The key to develop high-energy energy storage devices is to improve the specific capacity and output voltage of the electrode, and to expand the electrochemical stability window of the electrolyte, so as to ensure the reversible redox reaction at high potential. This requires pay attention not only to the electrochemical behavior of cationic carriers and anode/cathode materials, but also to electrolyte regulation and anion chemistry in electrolyte. The anions in electrolytes play a nonnegligible role in various components of energy storage device, and the small dipole molecules in electrolytes have an important effect on the electrochemical stability of the electrolyte and the mass transfer kinetics of charge carriers. This thesis is devoted to the study of the effects of anions and small dipole molecules in electrolytes on various electrochemical properties of energy storage system.

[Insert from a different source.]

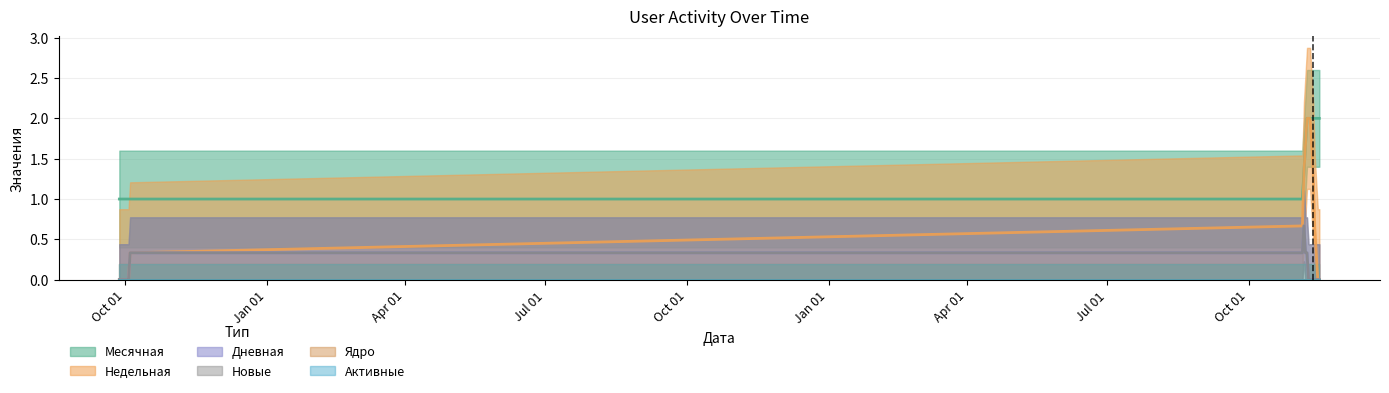

What is the total value across all series at 2022-11-15?

2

At every beginning, we summarized the effects of anions in the electrolytes on the electrochemical performance of various energy storage fields, including supercapacitors, metal-ion rechargeable batteries, anion shuttle batteries, dual-ion batteries, and metal-oxygen group elements batteries. Specifically, we summarized the development trend of anion chemistry research in these fields. Then, an essential overview about the influence of anions on surface-interface chemistry and mass transfer kinetics have been presented, including the anion-originated solid-electrolyte interphase membrane, anion-induced deposition, and mass transfer of carriers. Subsequently, we reviewed the research focus on the effects of anions on the electrochemical stability of solvent molecules and the solvation sheath structure. Finally, we introduced two effective strategies to expand the electrochemical stability window of electrolyte, including preparation of highly concentrated electrolyte salts and introducing small dipole molecules.

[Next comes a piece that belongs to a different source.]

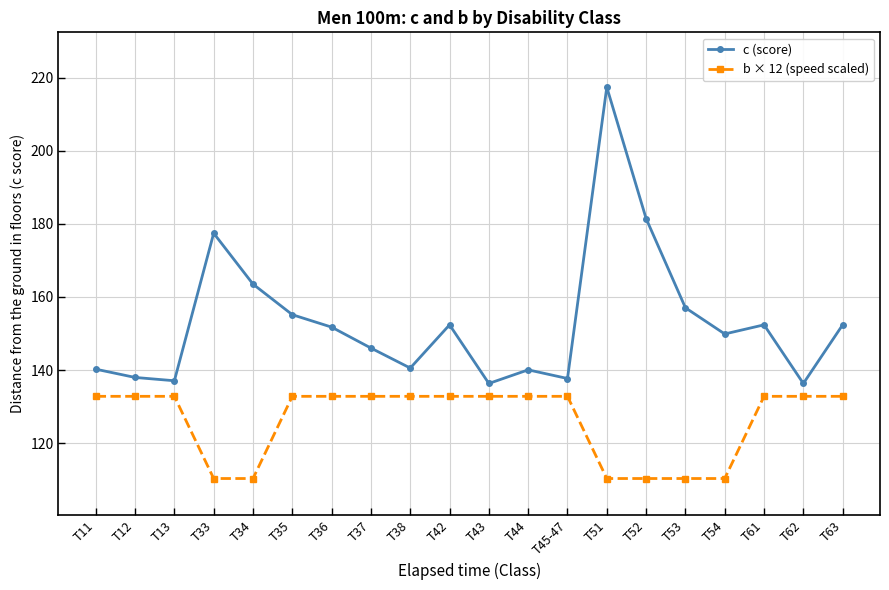

What is the average value of the c (score) series?

153.2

Subsequently, we have explored the effects of anionic carriers on the capacitance and anti-self-discharge ability of zinc ion capacitor. Introducing pseudocapacitive behavior and ion hybrid capacitor technique were deemed effective to improve the energy density of supercapacitors. However, the current research about ion hybrid capacitor only considered the reaction of cations during the electrochemical process, leading to a flawed mechanism understanding. In Chapter 2, the effects of various anions carriers on the electrochemical behaviors of titanium nitride-based zinc ion capacitor (Zn-TiN capacitor) have been carefully explored. Density functional theory (DFT) calculation results revealed the stable structure of TiN-SO4 after adsorbed process, enabling SO42- participate in the electrochemical process and construct a two-step adsorption and intercalation energy storage mechanism, which greatly improved the capacitance and anti-self-discharge ability of Zn-TiN capacitor. Zn-TiN capacitor delivered an ultrahigh capacitance of 489.8 F g-1 and remained 83.92% of capacitance even after 500 h resting time. It is believed that designing an appropriate energy storage system to involve anions in the electrochemical process can significantly improve the capacitance and anti-self-discharge ability of ion hybrid capacitors.

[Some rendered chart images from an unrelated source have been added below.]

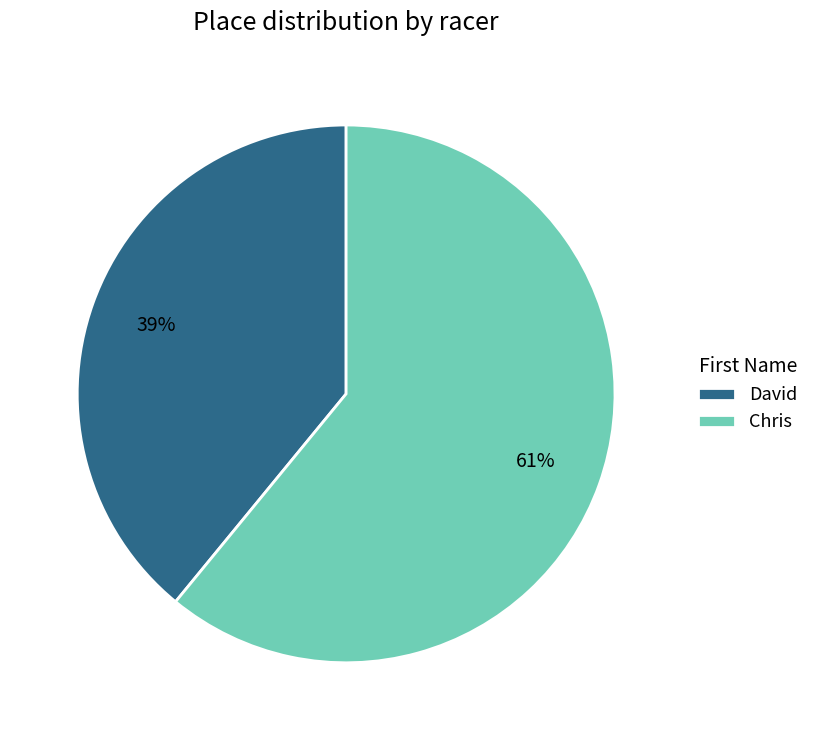

What percentage is the David slice, to the nearest percent?

39%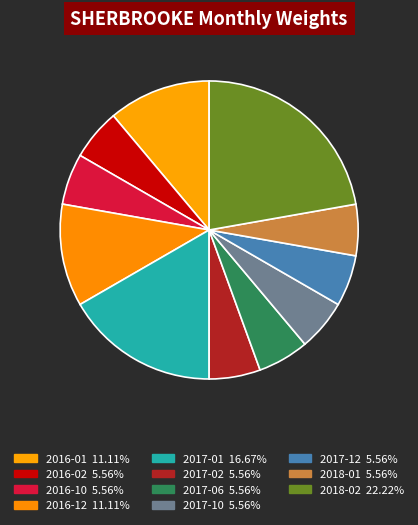

How many segments does this pie chart have?

11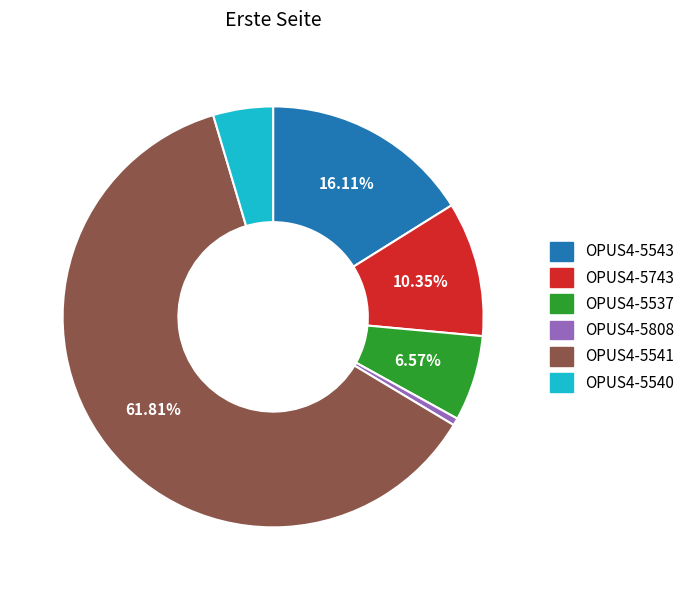

To the nearest percent, what percentage of the pie is OPUS4-5808?

1%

Aqueous graphite-based dual-ion batteries own unique superiorities in stationary energy storage systems due to their non-transition metal configuration and safety properties, besides, the potential of graphite cathode can be manipulated by intercalation energy and hydration energy. However, there is an absence of thorough study about the interactions between anions and water molecules and between anions and electrode materials, which is the key to obtain a high output voltage. In Chapter 3, we revealed the four-stages intercalation process and energy conversion in graphite cathode of anions with different configurations. The difference between the intercalation energy and hydration energy of bis (trifluoromethanesulfonimide) (TFSI-) can make the best use of the electrochemical stability window of its electrolyte and delivered an outstanding intercalation potential, while BF4- and CF3SO3- (Otf-) have not exhibited a high potential since the graphite intercalation potential of BF4- is inferior and the graphite intercalation potential of Otf- exceeds the electrochemical stability window of its electrolyte. The theoretical voltage plateaus calculated through density functional theory are well matched with the experimental results, demonstrating the rationality and feasibility of the voltage manipulation design. An aqueous DIB based on the intercalation behaviors of TFSI- anions into graphite cathode exhibited an ultrahigh voltage of 2.2 V together with excellent energy density of 242.74 Wh kg-1. This work provides a clear guidance for the voltage plateau manipulation of anions intercalation into two-dimensional materials.

High-voltage aqueous rechargeable batteries are promising competitors for the next-generation energy storage system with safety and high specific energy, while limited by the absence of low-cost aqueous electrolytes with wide electrochemical stability window. The decomposition of aqueous electrolytes is mainly facilitated by the hydrogen bond network between water molecules and the water molecules in solvation sheath. In Chapter 4, we report three types of small dipole molecules (glycerol, erythritol and acrylamide) to develop aqueous electrolytes with high safety and wide electrochemical stability window (over 2.5 V) for aqueous lithium, sodium and zinc-ion batteries, respectively. The solvation sheath structures are explored by ab initio MD simulations, demonstrating that three types of dipole molecules deplete the water molecules in the solvation sheath of charge carrier and break the hydrogen bond network between water molecules, thus effectively expand the electrochemical stability window. A battery construct by lithium titanate and lithium manganate in glycerol-containing electrolyte exhibits an output voltage of 2.45 V and remains a specific capacity 119.6 mAh g-1 after 400 cycles. This work provides another strategy for exploiting low-cost high-voltage electrolytes for aqueous energy storage system.

In summary, the function and influence of anions to electrochemical performance of aqueous energy storage devices have been explored and novel high-voltage aqueous electrolytes have been exploited to obtain high-output-voltage aqueous batteries. Superior attentions have been paid to various aspects from capacitance, anti-self-discharge ability, reaction mechanisms, cell voltage, which targeted at figuring out the selection criteria and design principle of anions in electrolytes and battery materials. In addition, the effects of small molecule on the electrochemical stability, ion transport mechanism of aqueous electrolytes have been carefully explored. The existing form of small molecules in electrolyte was determined by DFT calculation, and their solvent-assisted hopping ion transport mechanism has been revealed.